В моем мозгу промелькнуло воспоминание: Ределиус. Шимпанзе. Hey, hey, we're the Monkeys...
Хубертссон, казалось, грезил наяву, руки, которыми он только что энергично размахивал, бессильно повисли. Какое-то мгновение он стоял совсем неподвижно, потом, сморгнув, продолжал:
— Да. И вообще... Писем Эллен в истории болезни нет, но, по-видимому, она писала Циммерману довольно часто. Он отвечал, что совершенно исключено, чтобы тебя растили дома. И советовал не посещать тебя, чтобы не расстраиваться. Тем более что для тебя это не имело бы ни малейшего смысла. У тебя есть все, что только можно пожелать, — питание каждые четыре часа, а в перерывах — смена пеленок...
На это я ответила бы, что, чувствуй она свою ответственность, ничто бы не помешало ей прийти. Она должна была осознать, что это ее долг, должна была помнить, что я — ее ребенок и что, несмотря на все мои увечья, я — человек. Но я была уже не в силах говорить и просто закрыла глаза. Это была мольба — чтобы Хубертссон замолчал. Но он не замолкал, а продолжал говорить, постукивая костяшками пальцев по мрамору подоконника:
— Ведь о тебе прекрасно заботятся, полагал Циммерман. Так что Эллен и ее супругу лучше думать о будущем и родить нового ребенка... — Он хохотнул. — Старый болван начисто забыл, что она — вдова.

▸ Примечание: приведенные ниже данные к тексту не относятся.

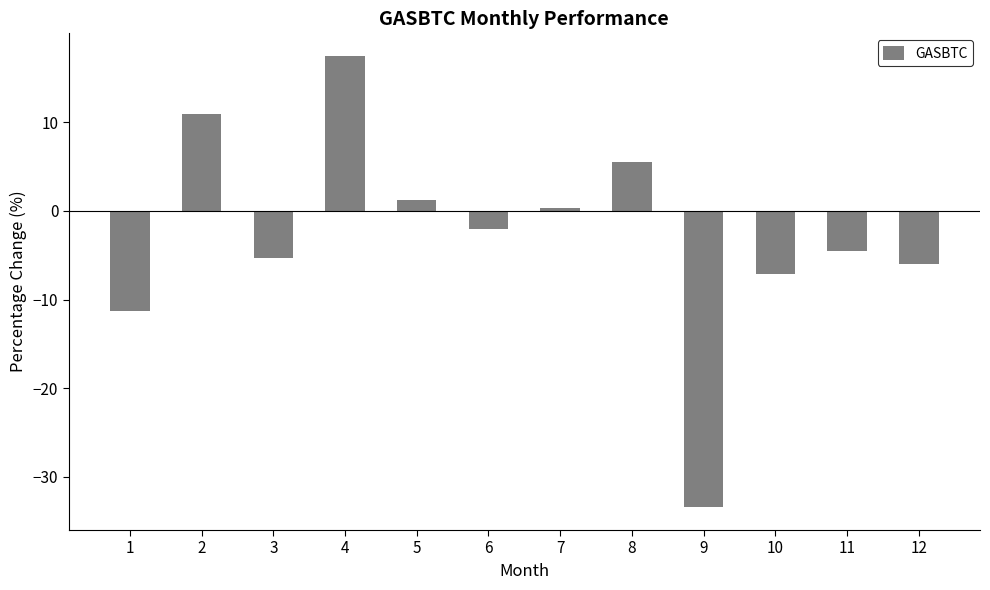

How many values are above zero?

5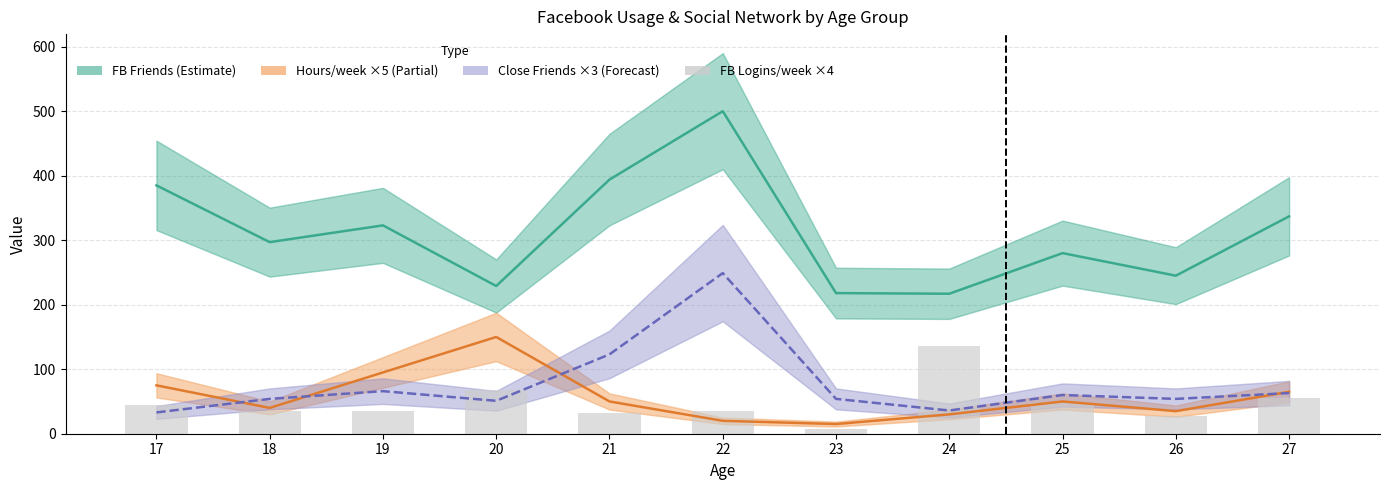

What is the maximum value for Hours/week ×5 (Partial)?

150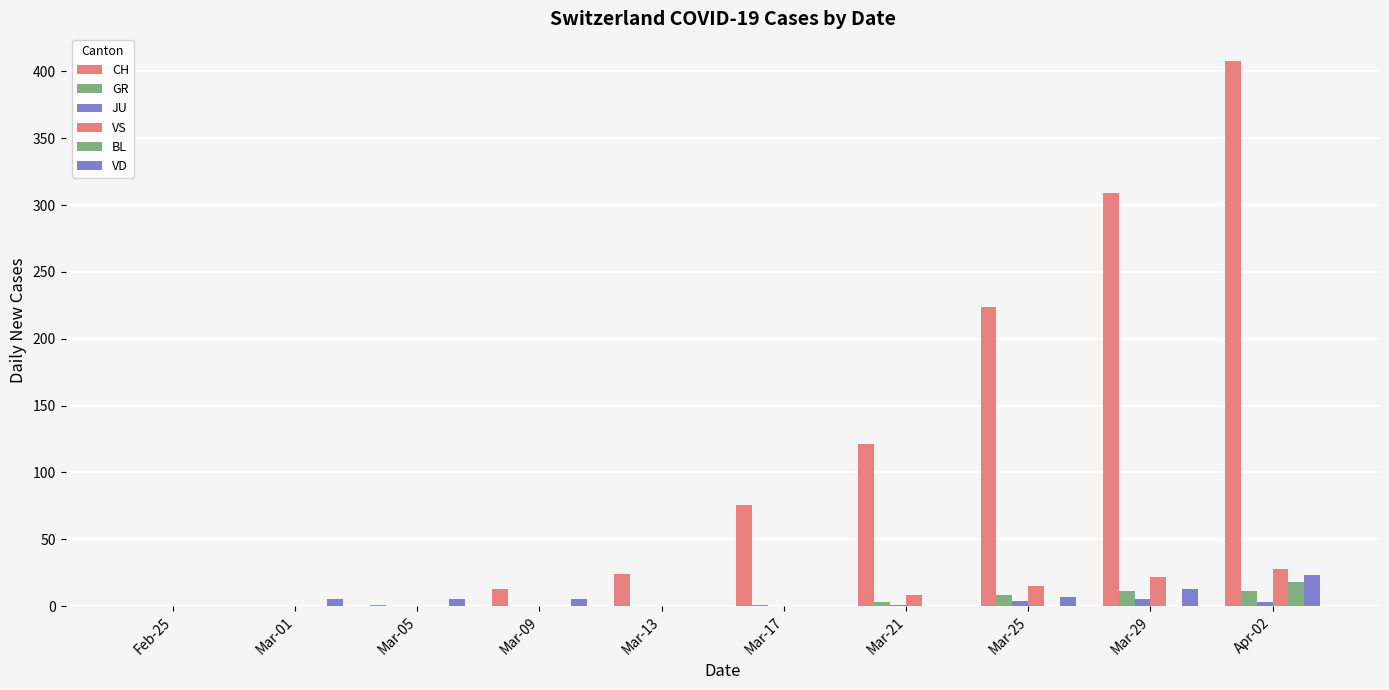

Rank the series at Mar-21 from highest to lowest value.

CH, VS, GR, JU, BL, VD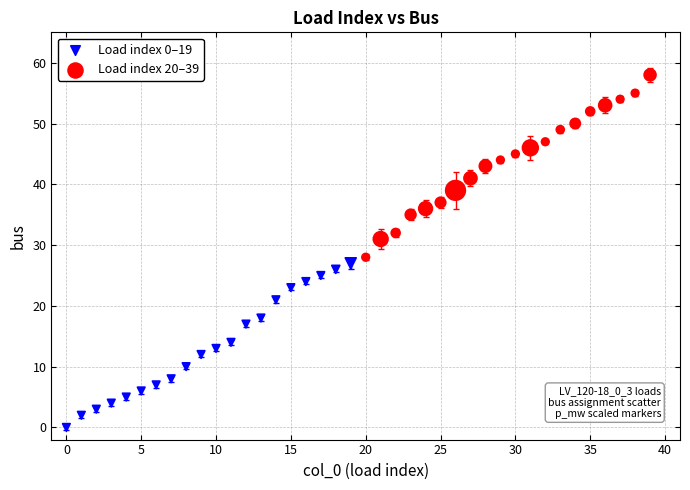

Which series contains the lowest Y value?

Load index 0–19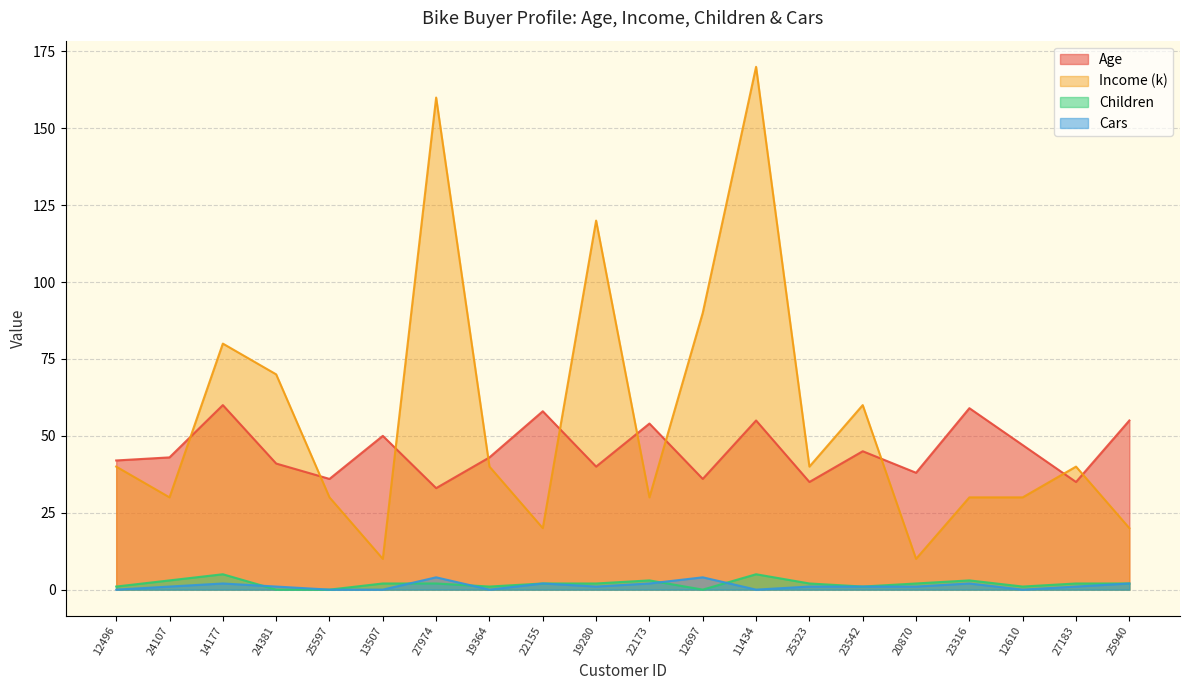

At how many categories does at least one series exceed 121?

2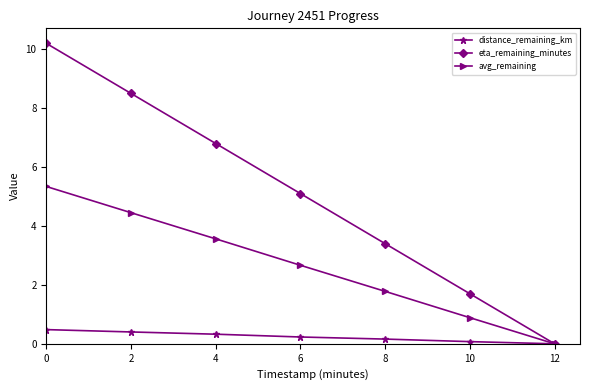

Reading right to left, what are all the values shown in this chart?

distance_remaining_km: 12=0.0	10=0.1	8=0.2	6=0.2	4=0.3	2=0.4	0=0.5
eta_remaining_minutes: 12=0.0	10=1.7	8=3.4	6=5.1	4=6.8	2=8.5	0=10.2
avg_remaining: 12=0.0	10=0.9	8=1.8	6=2.7	4=3.6	2=4.5	0=5.3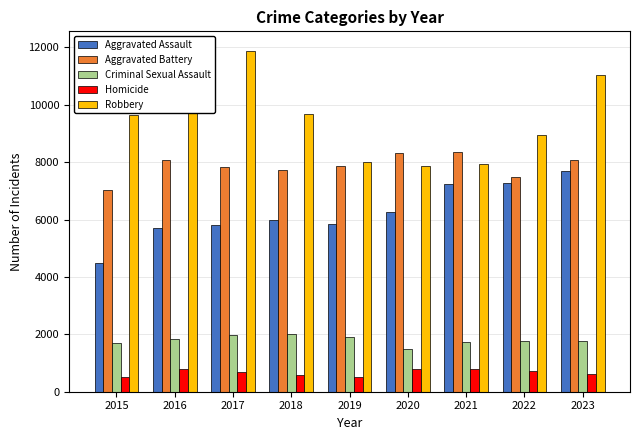

The value of Aggravated Assault at 2022 is 9592. True or false?

False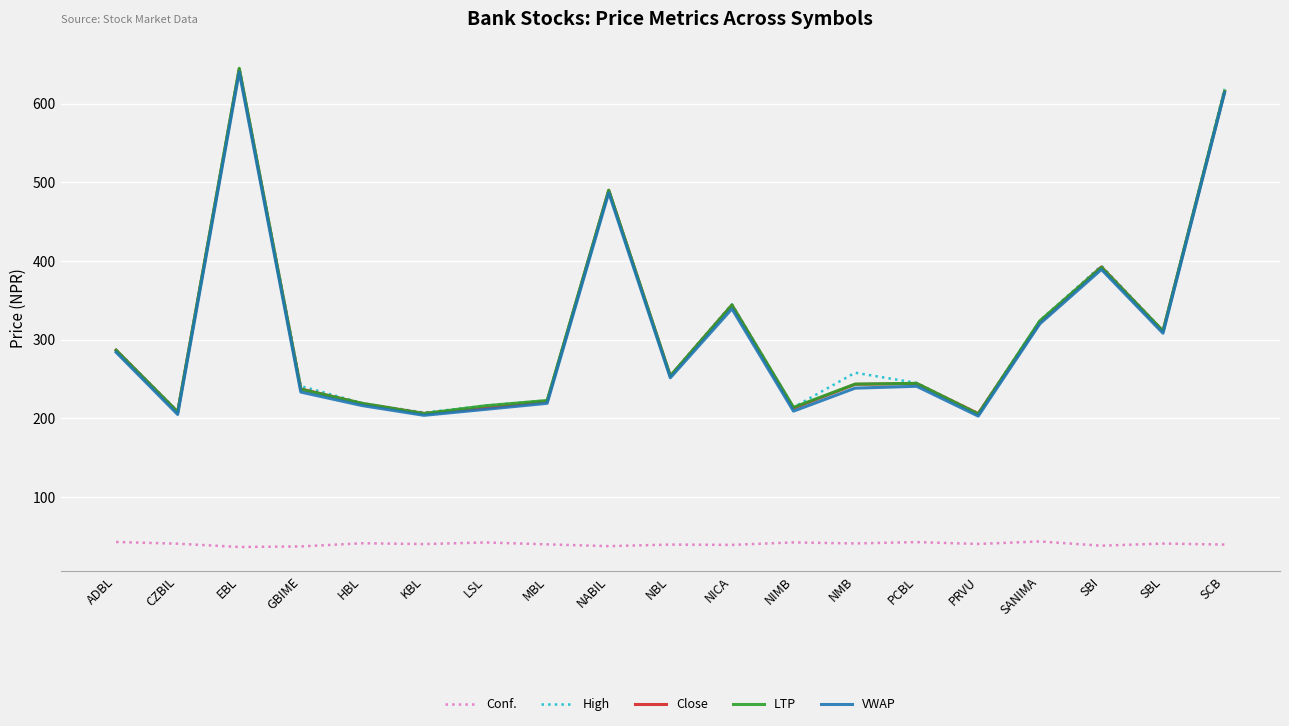

True or false: Conf. and Close cross at least once.

False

Он замолчал, давая понять своей позой, что скоро уйдет.
— Н-да, — проговорил он наконец. — Вот так, наверное, и получилось, что в доме появился приемыш — Маргарета...
Усталость наваливается с такой силой, что я уже не знаю, по-прежнему ли моя рука покоится в руке Хубертссона или нет. Но это не важно. Довольно того, что она там была.
Я все еще в своей заводи. Она зеленая и прозрачная, как стекло. В ней видно далеко-далеко. И можно даже разглядеть сестру мою Маргарету.
Она улыбается, сидя в раздолбанной машине Класа, и слушает его голос, звучащий из радио. Для Маргареты нет радостнее момента, чем когда она мчится из пункта А в пункт Б на такой скорости, что ей кажется, за ней никому не угнаться. А сейчас есть и дополнительные основания радоваться: во-первых, она, километр за километром, удаляется от Кристины — этой психованной! — а во-вторых, она приближается к Норчёпингу и Биргитте. А кроме того, она наконец разобралась, что к чему, и на сегодня у нее запланировано очередное доброе дело. Она — настоящий скаут, моя младшая сестренка!
Биргитта, напротив, никаких добрых дел на сегодня не планирует, она шлепает по Норчёпингу вдоль по Северной Променаден в туфлях на размер больше и прикидывает, как бы ей попасть в Муталу. Автобус исключается, но остается еще поезд. Ей и прежде случалось прятаться в поездных туалетах, и на куда больший срок... Но прежде хорошо бы дернуть сигаретку, а в кармане всего лишь полкроны. Как раздобыть курева, когда в кармане только шиш, а? Кто бы знал?
Их орбиты обращаются одна внутри другой, и обе медленно смещаются в общем направлении. Все идет как надо. Я могу еще глубже погрузиться в мою заводь.